Here Vadim Otto Ursus experiments with fermentation and other preservation techniques to create extraordinarily flavourful dishes. As the aim at Otto is to use everything – ‘zero waste’ – the restaurant’s signature dish of charcoal-grilled boned char and wild fresh herbs is, essentially, a fresh brook trout garnished in wild leaves and flowers and bathed in the intense umami delicacy of the house garum- a fermented fish condiment first favoured by the ancient Romans. The leftover fish bones and skin are later fermented to season future dishes.
The tiny 19-seat restaurant interior is sparse and functional: raw concrete walls, an open kitchen and simple wooden tables and chairs. No fuss. It’s all about the food- served on hand-thrown ceramics and flat natural stones. Other highlights include pheasant rillettes with sourdough bread, pickled gherkins, green tomatoes and mirabelles with raw milk butter as a starter and, for dessert, plum cake with black walnuts fried in boar fat with raw milk ice cream, pickled elderberries and plum seed oil.

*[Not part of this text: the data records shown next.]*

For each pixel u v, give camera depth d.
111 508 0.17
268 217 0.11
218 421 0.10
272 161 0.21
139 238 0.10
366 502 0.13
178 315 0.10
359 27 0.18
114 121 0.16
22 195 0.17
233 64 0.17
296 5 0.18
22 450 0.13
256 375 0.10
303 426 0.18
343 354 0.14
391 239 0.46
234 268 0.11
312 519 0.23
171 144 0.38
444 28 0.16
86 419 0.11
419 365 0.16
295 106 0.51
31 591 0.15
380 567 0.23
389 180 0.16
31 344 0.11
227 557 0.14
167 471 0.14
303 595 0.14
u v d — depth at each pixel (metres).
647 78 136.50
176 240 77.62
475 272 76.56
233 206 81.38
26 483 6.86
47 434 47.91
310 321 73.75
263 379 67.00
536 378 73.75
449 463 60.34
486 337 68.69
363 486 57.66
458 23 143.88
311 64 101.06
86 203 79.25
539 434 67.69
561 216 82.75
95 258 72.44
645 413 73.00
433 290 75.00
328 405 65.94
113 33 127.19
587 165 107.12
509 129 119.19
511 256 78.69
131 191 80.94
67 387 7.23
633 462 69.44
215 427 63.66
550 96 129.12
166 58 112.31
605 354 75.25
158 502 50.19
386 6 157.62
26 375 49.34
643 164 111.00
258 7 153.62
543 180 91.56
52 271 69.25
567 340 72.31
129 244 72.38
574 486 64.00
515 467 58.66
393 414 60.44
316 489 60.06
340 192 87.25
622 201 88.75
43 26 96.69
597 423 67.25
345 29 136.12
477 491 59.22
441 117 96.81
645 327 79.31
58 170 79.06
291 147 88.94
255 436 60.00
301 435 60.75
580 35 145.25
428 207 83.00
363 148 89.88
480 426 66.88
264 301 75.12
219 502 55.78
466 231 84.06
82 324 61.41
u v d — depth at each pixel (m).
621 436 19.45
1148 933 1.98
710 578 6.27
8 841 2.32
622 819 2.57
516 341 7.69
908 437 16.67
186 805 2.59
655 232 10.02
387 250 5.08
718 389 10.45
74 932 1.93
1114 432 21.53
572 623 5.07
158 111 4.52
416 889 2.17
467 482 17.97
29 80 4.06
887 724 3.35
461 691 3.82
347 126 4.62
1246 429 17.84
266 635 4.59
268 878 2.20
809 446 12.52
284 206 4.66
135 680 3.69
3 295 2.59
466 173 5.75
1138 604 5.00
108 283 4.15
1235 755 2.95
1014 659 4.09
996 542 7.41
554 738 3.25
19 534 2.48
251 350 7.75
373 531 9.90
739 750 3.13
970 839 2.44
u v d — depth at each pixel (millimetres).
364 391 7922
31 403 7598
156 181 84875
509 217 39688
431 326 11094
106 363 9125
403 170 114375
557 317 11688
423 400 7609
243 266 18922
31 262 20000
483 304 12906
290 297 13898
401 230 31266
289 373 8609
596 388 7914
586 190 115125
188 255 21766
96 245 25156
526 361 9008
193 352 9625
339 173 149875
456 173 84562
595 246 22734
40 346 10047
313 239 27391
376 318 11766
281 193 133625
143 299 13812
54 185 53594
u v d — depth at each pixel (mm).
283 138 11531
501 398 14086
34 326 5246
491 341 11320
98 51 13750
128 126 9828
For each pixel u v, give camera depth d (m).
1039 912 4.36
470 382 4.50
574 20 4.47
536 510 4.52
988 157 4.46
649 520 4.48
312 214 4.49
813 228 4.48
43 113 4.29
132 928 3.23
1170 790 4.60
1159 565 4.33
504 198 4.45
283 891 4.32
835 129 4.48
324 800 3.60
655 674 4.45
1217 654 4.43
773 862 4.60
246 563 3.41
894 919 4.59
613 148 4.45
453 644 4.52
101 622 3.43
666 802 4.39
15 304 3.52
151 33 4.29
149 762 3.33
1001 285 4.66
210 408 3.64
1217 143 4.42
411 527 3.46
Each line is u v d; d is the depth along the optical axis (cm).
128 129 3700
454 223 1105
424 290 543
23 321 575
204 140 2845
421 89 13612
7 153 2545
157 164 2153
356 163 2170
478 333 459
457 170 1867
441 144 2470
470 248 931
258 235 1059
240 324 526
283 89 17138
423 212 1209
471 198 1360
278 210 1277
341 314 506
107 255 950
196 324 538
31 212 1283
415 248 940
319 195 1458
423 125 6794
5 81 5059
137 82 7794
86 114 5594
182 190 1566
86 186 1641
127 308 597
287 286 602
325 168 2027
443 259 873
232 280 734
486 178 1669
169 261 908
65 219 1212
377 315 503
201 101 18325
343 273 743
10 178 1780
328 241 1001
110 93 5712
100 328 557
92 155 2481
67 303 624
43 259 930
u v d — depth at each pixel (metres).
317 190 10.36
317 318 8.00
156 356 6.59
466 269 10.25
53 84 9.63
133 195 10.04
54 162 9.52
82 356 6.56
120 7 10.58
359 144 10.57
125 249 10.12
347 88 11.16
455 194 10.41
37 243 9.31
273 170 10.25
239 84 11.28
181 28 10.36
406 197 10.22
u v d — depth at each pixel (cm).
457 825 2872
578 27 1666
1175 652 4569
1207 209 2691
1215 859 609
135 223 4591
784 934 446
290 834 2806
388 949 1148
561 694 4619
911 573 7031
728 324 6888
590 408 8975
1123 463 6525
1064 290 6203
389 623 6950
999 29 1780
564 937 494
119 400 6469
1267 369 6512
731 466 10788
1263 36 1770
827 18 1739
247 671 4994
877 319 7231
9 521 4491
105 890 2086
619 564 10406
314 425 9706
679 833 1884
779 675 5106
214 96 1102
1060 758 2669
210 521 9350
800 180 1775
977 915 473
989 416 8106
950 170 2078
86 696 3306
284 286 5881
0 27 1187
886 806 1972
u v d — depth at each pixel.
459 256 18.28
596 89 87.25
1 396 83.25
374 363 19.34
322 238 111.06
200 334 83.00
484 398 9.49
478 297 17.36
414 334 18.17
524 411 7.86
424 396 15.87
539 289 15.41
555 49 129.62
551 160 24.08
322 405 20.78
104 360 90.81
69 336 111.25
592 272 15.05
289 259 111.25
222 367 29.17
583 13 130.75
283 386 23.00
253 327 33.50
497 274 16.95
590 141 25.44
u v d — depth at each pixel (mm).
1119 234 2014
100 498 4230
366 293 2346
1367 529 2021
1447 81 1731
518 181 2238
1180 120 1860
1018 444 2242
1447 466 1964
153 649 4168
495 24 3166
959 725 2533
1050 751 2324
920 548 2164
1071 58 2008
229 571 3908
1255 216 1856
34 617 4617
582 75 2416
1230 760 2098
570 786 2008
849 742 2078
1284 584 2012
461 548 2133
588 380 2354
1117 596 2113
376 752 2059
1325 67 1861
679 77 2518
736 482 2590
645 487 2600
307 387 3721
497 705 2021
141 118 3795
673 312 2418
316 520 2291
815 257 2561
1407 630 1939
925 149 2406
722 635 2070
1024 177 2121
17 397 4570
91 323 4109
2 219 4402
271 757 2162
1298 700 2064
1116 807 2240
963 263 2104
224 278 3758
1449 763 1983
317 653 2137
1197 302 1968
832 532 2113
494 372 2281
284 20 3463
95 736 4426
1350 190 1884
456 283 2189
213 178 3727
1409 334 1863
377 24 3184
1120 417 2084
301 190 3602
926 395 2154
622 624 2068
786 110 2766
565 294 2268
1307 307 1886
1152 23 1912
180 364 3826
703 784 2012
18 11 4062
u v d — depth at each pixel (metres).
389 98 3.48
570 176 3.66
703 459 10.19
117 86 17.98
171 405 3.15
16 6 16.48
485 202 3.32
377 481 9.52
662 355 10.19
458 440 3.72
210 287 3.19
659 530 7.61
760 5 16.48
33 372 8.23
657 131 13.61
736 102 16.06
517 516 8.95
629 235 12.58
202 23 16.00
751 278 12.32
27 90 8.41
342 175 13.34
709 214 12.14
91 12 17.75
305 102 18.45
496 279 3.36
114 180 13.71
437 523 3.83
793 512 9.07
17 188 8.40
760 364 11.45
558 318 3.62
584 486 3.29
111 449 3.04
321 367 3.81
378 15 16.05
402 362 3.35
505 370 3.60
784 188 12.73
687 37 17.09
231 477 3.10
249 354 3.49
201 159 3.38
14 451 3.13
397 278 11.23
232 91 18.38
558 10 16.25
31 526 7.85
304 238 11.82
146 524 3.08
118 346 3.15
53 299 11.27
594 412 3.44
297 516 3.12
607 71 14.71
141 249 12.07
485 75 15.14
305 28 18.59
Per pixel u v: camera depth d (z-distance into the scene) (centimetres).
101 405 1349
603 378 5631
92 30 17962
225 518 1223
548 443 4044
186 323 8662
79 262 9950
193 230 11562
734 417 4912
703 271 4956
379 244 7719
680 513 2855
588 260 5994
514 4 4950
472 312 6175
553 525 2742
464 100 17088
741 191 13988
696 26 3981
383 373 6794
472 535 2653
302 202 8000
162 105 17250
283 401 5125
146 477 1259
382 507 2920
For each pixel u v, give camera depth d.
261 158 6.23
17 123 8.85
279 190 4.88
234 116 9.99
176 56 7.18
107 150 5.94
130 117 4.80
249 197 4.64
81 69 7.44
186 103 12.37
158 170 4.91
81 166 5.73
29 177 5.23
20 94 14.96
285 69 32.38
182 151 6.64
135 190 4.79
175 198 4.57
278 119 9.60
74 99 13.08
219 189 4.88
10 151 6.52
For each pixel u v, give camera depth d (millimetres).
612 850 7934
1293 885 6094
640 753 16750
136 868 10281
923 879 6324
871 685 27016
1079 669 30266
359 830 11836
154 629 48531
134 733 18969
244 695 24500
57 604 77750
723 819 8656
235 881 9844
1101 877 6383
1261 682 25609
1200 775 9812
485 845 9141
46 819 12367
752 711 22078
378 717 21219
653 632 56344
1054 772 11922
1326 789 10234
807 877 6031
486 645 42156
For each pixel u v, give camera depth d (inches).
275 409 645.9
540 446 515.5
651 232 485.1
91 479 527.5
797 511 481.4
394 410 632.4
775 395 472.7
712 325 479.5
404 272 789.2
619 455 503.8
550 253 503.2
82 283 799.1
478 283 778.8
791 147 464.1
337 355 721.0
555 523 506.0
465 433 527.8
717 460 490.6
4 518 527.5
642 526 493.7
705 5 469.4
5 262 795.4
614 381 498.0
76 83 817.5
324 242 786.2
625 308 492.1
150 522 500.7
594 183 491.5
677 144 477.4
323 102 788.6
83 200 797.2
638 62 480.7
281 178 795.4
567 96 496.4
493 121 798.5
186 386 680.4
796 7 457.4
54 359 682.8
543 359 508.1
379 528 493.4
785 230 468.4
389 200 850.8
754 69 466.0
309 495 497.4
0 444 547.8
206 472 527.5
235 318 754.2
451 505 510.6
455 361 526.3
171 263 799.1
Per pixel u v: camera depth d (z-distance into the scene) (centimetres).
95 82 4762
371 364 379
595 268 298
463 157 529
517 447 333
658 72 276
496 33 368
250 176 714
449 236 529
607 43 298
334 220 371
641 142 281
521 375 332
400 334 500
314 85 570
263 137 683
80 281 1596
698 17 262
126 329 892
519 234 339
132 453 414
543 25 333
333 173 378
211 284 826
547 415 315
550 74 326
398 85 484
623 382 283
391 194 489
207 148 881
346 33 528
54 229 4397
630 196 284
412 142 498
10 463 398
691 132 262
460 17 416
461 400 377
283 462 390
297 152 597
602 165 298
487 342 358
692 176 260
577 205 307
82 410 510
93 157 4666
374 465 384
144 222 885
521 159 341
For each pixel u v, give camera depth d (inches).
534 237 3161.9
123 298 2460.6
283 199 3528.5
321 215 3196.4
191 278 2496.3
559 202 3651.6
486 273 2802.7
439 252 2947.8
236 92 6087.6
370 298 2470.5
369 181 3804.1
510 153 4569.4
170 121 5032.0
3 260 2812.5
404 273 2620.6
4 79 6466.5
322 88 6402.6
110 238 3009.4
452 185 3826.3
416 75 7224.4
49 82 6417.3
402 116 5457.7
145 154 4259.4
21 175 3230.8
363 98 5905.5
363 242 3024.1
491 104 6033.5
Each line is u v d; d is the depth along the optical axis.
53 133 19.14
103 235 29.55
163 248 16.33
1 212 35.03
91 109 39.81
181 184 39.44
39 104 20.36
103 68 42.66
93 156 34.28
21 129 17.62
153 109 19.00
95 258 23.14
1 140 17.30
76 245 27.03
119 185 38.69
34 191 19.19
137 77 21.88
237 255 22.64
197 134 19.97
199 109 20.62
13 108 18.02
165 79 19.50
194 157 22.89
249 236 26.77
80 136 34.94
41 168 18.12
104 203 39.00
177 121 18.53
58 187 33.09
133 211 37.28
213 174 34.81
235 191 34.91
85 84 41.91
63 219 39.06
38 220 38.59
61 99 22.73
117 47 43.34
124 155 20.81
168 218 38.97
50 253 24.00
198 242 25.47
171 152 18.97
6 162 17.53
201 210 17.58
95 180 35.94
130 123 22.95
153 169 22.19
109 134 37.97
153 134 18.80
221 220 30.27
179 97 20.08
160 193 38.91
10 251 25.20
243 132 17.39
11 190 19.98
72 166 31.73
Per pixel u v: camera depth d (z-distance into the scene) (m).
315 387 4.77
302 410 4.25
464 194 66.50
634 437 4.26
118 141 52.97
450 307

There is also an excellent wine list of predominantly natural wines selected by Otto’s young Australian manager Cate Gowers.
Otto is open from Friday to Monday so that ‘me and my staff have a life,’ says Vadim and so other colleagues have somewhere to eat on Mondays, when their kitchens tend to be closed. It’s a real pleasure to see principles of eating better to be applied to working better, in what is a notoriously high-stress, burnout profession.